Visual Summary | Toward Generalist Autonomous Research via Hypothesis-Tree Refinement

Summary (Overview)

Arbor is a general framework for Autonomous Optimization (AO) that enables an AI agent to iteratively improve a research artifact (codebase, pipeline, etc.) through long-horizon experimentation without step-level human supervision.
The core innovation is Hypothesis Tree Refinement (HTR): a persistent tree that links hypotheses, artifact versions, experimental evidence, and distilled insights, serving simultaneously as search frontier, long-term memory, and auditable research record.
A long-lived coordinator manages global research strategy over the tree, while short-lived executors test individual hypotheses in isolated git worktrees, returning structured evidence.
Arbor achieves the best held-out result on all six real research tasks (model training, harness engineering, data synthesis), with more than 2.5× the average relative held-out gain of Codex and Claude Code under the same budget.
On MLE-Bench Lite, Arbor reaches 86.36% Any Medal with GPT-5.5, the strongest result in the comparison; ablations confirm that both the hypothesis tree and insight feedback are critical for performance.

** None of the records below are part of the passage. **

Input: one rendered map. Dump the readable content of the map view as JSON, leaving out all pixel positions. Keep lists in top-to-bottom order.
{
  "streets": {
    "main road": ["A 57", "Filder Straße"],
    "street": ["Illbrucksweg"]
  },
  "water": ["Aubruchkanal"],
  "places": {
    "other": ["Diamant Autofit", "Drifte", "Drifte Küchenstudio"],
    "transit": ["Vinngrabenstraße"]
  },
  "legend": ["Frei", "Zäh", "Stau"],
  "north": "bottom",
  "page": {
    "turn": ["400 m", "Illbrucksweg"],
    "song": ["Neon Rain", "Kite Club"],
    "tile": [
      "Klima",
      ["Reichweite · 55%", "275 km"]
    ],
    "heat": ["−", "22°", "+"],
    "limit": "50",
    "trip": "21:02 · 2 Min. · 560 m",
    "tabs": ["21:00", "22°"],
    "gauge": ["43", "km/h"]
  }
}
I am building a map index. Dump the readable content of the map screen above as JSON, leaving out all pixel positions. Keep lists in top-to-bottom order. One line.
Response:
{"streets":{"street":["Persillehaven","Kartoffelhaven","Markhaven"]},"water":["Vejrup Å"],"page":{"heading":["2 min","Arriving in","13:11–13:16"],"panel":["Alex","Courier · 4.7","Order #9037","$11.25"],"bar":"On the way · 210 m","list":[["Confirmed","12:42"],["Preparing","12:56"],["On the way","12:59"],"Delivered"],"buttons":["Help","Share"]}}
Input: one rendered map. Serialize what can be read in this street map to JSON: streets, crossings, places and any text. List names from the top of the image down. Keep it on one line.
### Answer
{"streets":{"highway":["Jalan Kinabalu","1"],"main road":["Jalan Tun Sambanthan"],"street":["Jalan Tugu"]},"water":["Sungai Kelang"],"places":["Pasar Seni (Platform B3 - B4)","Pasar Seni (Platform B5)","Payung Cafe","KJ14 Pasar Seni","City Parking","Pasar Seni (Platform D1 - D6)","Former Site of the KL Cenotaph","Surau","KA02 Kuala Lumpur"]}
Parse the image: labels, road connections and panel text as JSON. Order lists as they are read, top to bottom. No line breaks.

Introduction and Theoretical Foundation

Scientific research is a long-horizon human intelligence process: researchers form hypotheses, test them via experiments, interpret successes and failures, and let those lessons reshape future exploration. The paper formalizes this as Autonomous Optimization (AO), defined as a tuple:

\mathcal{P} = (M_0, \mathcal{O}, \mathcal{E}_{\text{dev}}, \mathcal{E}_{\text{test}})

where $M_0$ is the initial mutable artifact (codebase + data), $\mathcal{O}$ is the objective specifying improvement direction, $\mathcal{E}_{\text{dev}}$ returns feedback for free use during search, and the held-out $\mathcal{E}_{\text{test}}$ measures whether dev-driven improvement transfers. The agent aims to return:

M^\star = \arg\max_{M' \in \mathcal{A}} S_{\text{test}}(M')

subject to not using $\mathcal{E}_{\text{test}}$ as an exploration oracle.

Current systems (Codex, Claude Code) can execute long trajectories but lack a mechanism to make research cumulative: they treat each trial as an independent local attempt, losing the structure of competing hypotheses, evidence interpretation, and constraint accumulation. Arbor addresses this by making the research state persistent and operational through a hypothesis tree.

Methodology

Hypothesis Tree as Research State

Let $\mathcal{T} = (V, E)$ be a rooted hypothesis tree. Each node $n \in V$ is a research unit:

n = \langle h_n, \iota_n, \mu_n \rangle

Hypothesis $h_n$ : a verifiable/falsifiable claim about how to improve the artifact (coarse near root, concrete at leaves).
Insight $\iota_n$ : reusable interpretation of evidence; for leaves, summarizes what was tried and why; for internal nodes, abstracts over children's insights.
Metadata $\mu_n$ : connects to executable evidence — node status, dev score, factual result, git branch/commit reference.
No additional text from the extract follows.